**PROBLEM TO SOLVE**.
From the listing that follows, reproduce only the lines from the one holding "pinky mcp: (1266, 1022)" through the one holding "ring pip: (166, 338)", both included, with no pictures.

——————————

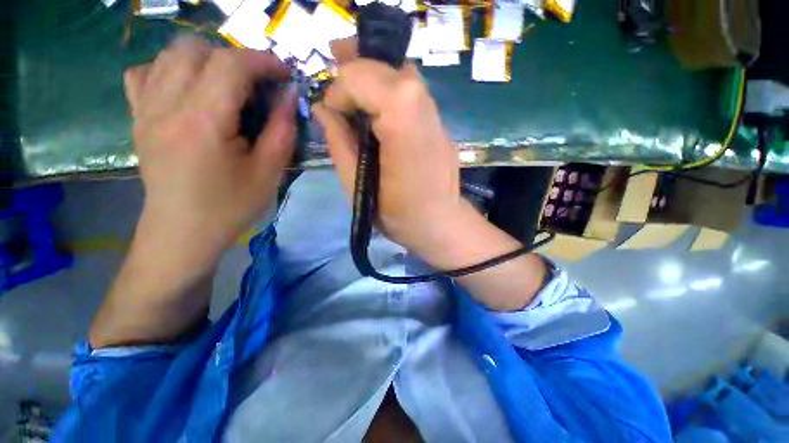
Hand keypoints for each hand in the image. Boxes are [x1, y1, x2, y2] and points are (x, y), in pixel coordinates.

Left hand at [123, 37, 296, 269]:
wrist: (183, 232)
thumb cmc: (230, 206)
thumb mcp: (269, 172)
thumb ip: (282, 130)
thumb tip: (288, 96)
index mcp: (203, 121)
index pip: (232, 65)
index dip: (263, 61)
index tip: (285, 73)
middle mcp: (167, 105)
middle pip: (198, 49)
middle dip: (236, 59)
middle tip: (257, 84)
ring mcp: (145, 109)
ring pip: (170, 54)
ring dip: (206, 59)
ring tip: (227, 85)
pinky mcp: (138, 118)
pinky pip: (145, 73)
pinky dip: (170, 69)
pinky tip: (188, 89)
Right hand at [312, 60, 465, 255]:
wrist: (440, 224)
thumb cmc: (397, 213)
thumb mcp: (357, 184)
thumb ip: (338, 141)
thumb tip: (322, 109)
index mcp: (401, 117)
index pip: (360, 75)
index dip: (339, 91)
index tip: (334, 117)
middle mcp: (422, 102)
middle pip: (382, 65)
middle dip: (354, 75)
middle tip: (338, 98)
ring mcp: (436, 111)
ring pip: (399, 74)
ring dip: (372, 82)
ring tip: (355, 103)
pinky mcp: (440, 123)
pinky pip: (411, 95)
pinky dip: (390, 96)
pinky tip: (380, 118)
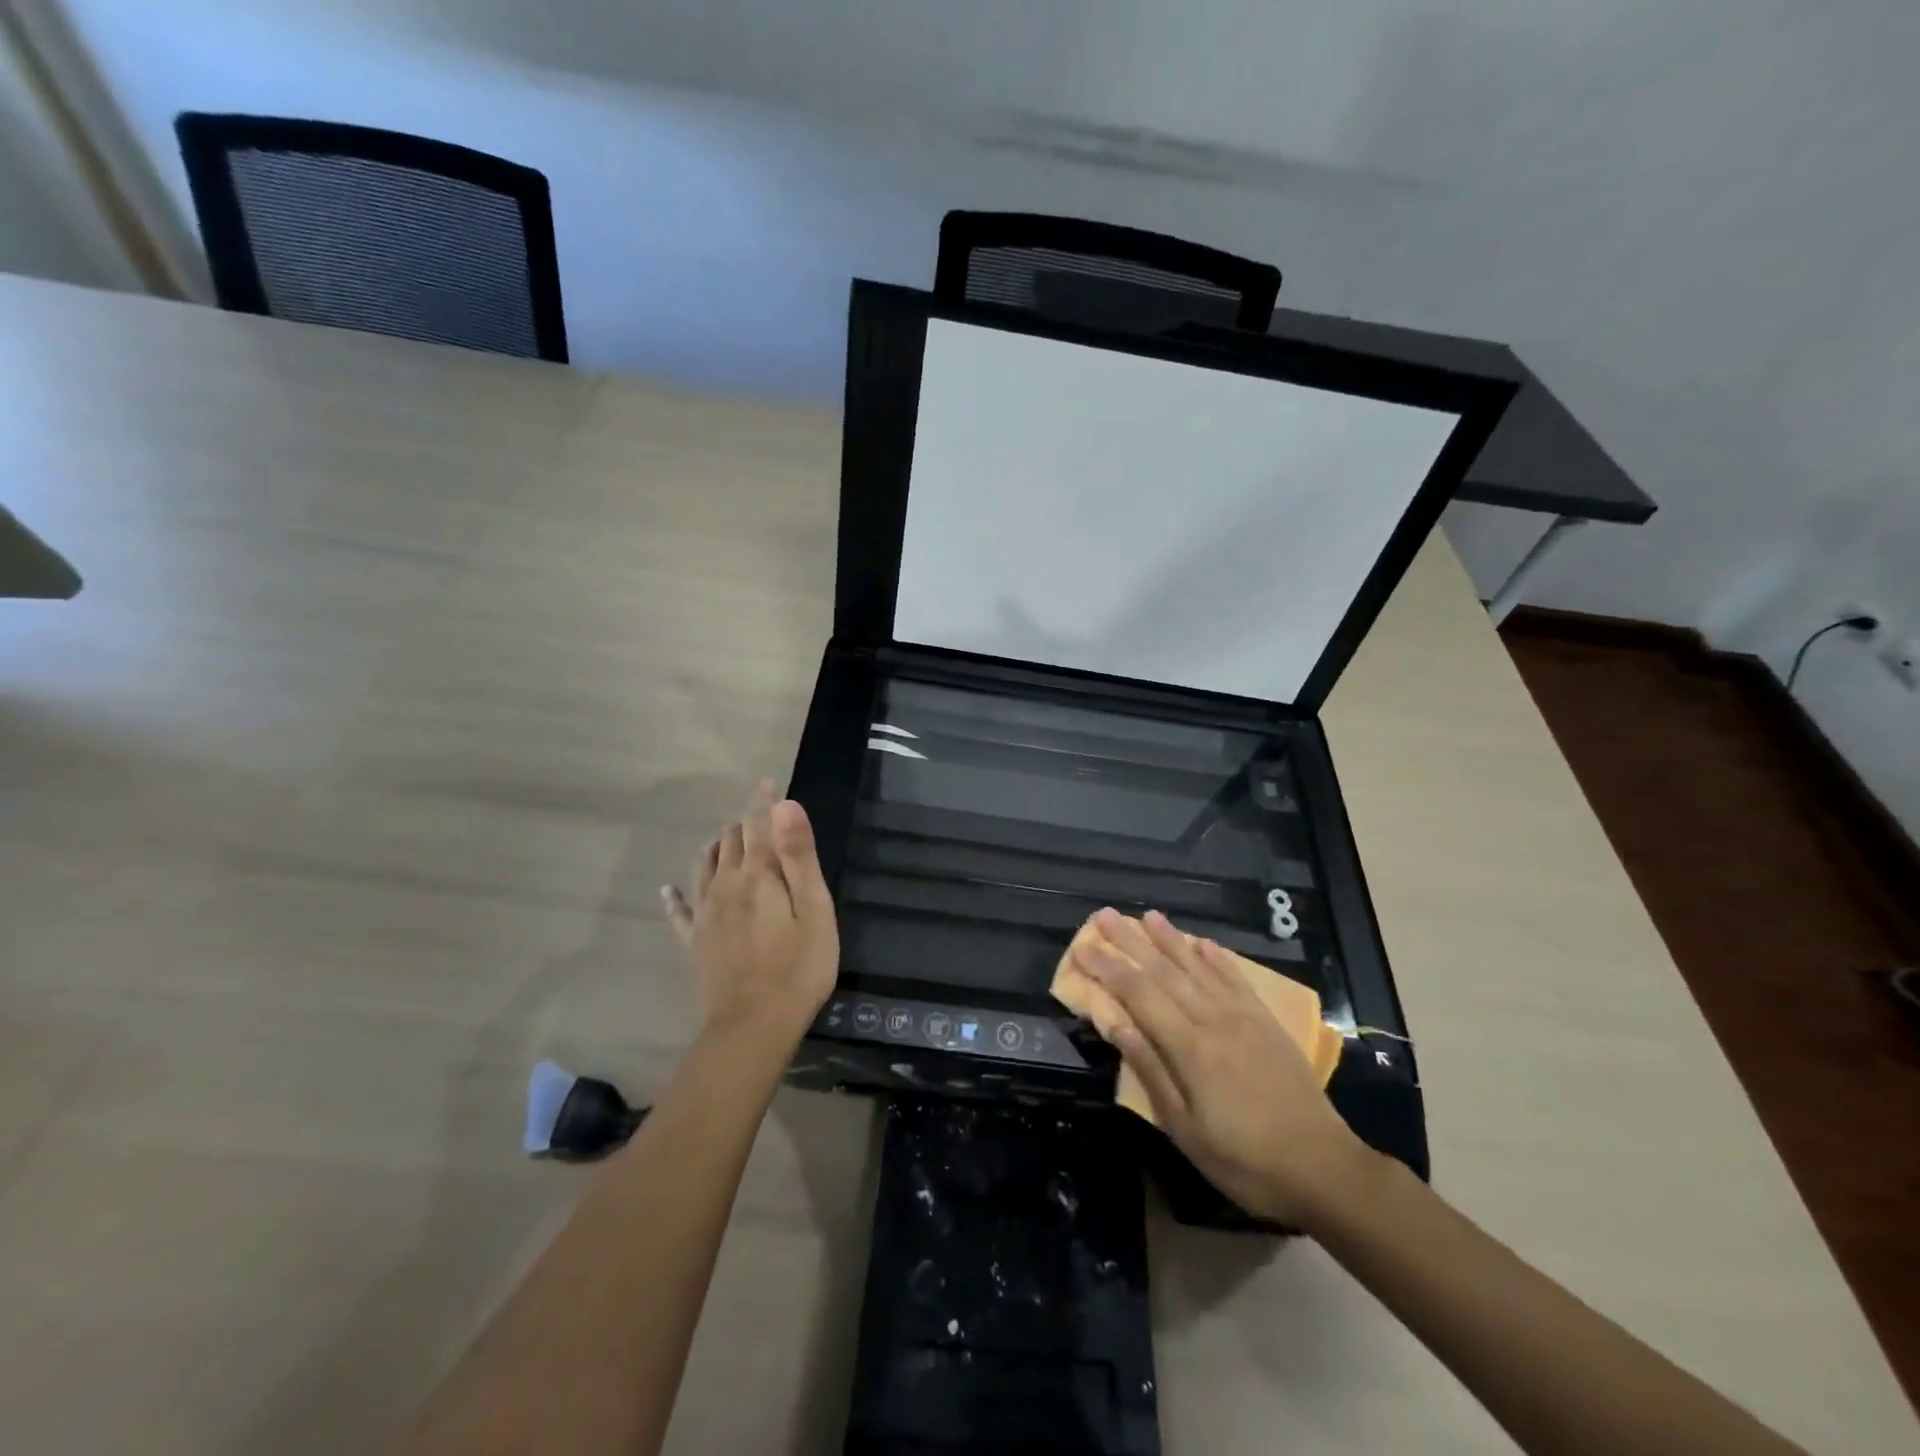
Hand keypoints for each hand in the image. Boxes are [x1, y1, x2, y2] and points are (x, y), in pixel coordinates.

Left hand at [662, 781, 839, 1048]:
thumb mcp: (814, 910)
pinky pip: (679, 910)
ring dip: (716, 846)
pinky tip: (668, 890)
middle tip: (760, 813)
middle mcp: (724, 885)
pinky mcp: (694, 941)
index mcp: (757, 875)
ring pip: (705, 866)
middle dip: (744, 821)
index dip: (764, 801)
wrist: (752, 1027)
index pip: (758, 825)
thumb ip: (799, 856)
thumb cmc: (798, 968)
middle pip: (730, 841)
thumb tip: (784, 805)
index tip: (769, 783)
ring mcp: (705, 914)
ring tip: (727, 836)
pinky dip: (675, 896)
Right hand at [1071, 907, 1371, 1225]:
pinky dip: (1216, 958)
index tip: (1083, 947)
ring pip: (1198, 967)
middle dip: (1131, 941)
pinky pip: (1236, 979)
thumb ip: (1150, 1069)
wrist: (1323, 1168)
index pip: (1139, 994)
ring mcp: (1243, 1017)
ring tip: (1146, 915)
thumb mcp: (1185, 1129)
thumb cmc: (1244, 1159)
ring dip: (1170, 938)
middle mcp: (1214, 1020)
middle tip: (1105, 914)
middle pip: (1164, 971)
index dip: (1108, 968)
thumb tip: (1115, 1023)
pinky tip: (1202, 942)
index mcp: (1189, 1048)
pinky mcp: (1266, 1022)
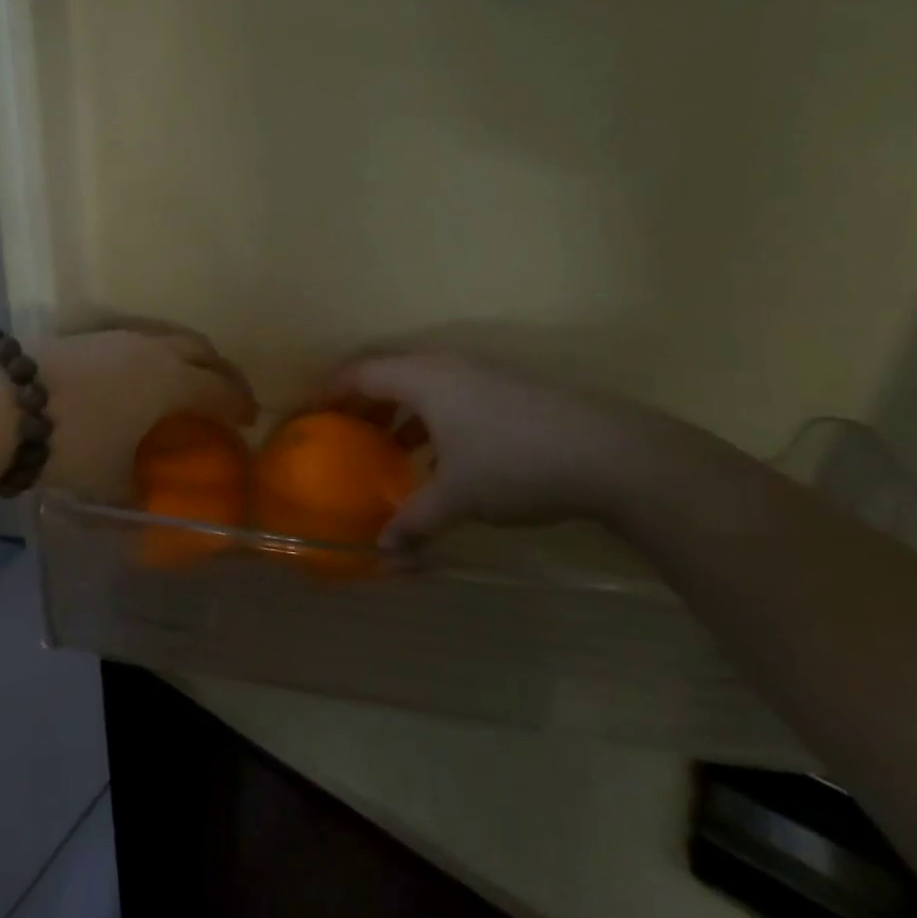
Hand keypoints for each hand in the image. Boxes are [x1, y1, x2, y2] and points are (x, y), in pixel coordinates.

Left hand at [37, 327, 257, 503]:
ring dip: (185, 357)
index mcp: (170, 380)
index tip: (249, 418)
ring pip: (166, 338)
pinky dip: (152, 355)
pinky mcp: (85, 335)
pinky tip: (135, 376)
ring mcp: (116, 337)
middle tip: (228, 393)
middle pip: (201, 349)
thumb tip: (145, 512)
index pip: (218, 388)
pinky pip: (136, 340)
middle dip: (220, 370)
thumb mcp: (108, 479)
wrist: (2, 401)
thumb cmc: (74, 442)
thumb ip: (134, 494)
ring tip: (184, 381)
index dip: (238, 403)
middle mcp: (150, 349)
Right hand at [332, 353, 690, 548]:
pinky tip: (437, 458)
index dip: (329, 390)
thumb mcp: (457, 496)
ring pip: (422, 384)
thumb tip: (384, 552)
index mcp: (422, 377)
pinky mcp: (506, 389)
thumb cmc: (513, 463)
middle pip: (387, 372)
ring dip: (398, 411)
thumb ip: (413, 520)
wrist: (607, 452)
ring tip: (385, 447)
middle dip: (361, 400)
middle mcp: (446, 365)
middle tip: (341, 429)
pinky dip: (430, 419)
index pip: (360, 372)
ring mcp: (480, 373)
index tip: (309, 413)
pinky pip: (449, 395)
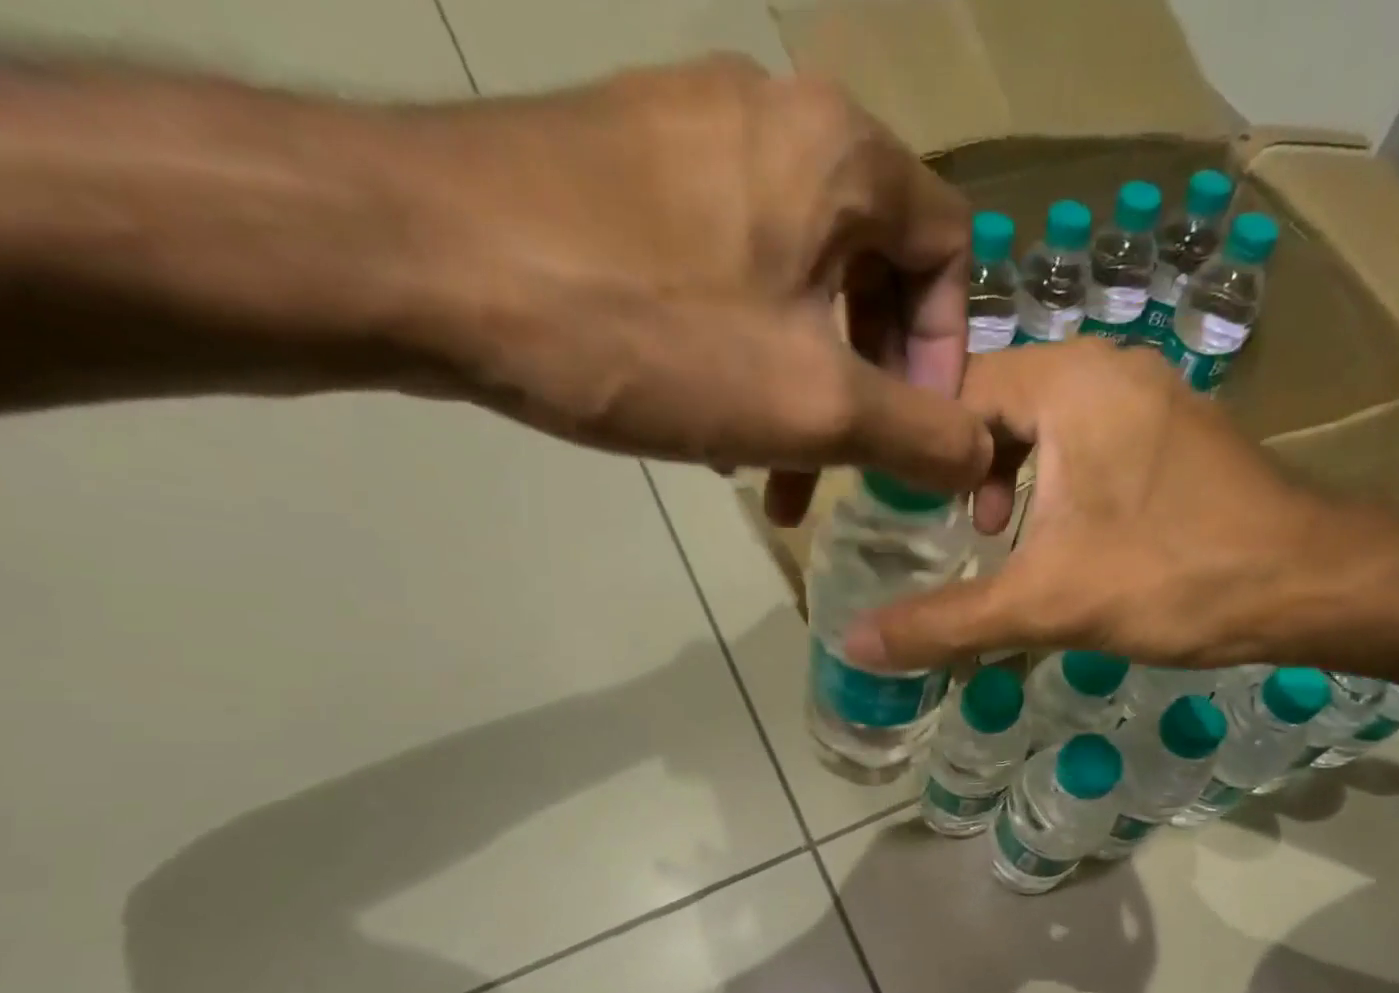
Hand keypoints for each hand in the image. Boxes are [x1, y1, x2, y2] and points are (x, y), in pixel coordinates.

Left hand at [403, 57, 987, 509]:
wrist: (413, 261)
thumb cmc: (646, 331)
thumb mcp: (815, 406)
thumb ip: (922, 436)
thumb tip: (984, 456)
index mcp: (842, 153)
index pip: (950, 252)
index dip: (948, 355)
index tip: (913, 434)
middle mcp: (778, 118)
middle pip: (872, 273)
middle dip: (869, 387)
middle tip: (845, 467)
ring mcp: (692, 137)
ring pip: (797, 284)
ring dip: (803, 385)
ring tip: (774, 468)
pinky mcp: (627, 171)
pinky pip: (729, 273)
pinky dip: (743, 353)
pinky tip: (711, 419)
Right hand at [843, 340, 1343, 668]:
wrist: (1307, 585)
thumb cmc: (1172, 578)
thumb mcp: (1044, 605)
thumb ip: (945, 623)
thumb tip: (854, 644)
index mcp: (1068, 381)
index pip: (955, 392)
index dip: (921, 451)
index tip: (907, 512)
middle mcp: (1108, 367)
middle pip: (999, 404)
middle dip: (969, 468)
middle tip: (960, 532)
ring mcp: (1149, 394)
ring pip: (1045, 422)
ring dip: (1014, 476)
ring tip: (1007, 537)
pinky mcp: (1174, 431)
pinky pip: (1089, 437)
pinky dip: (1060, 478)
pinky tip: (1066, 535)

——————————

**WRITTEN RESPONSE**.
pinky mcp: (1266, 1022)
Hand keypoints for each hand in the image. Boxes are [x1, y1, x2, y2] and points are (x, y), in pixel coordinates.

Left hand at [37, 327, 257, 503]:
ring dip: (185, 357)
index mcp: (170, 380)
index tip: (249, 418)
ring pip: (166, 338)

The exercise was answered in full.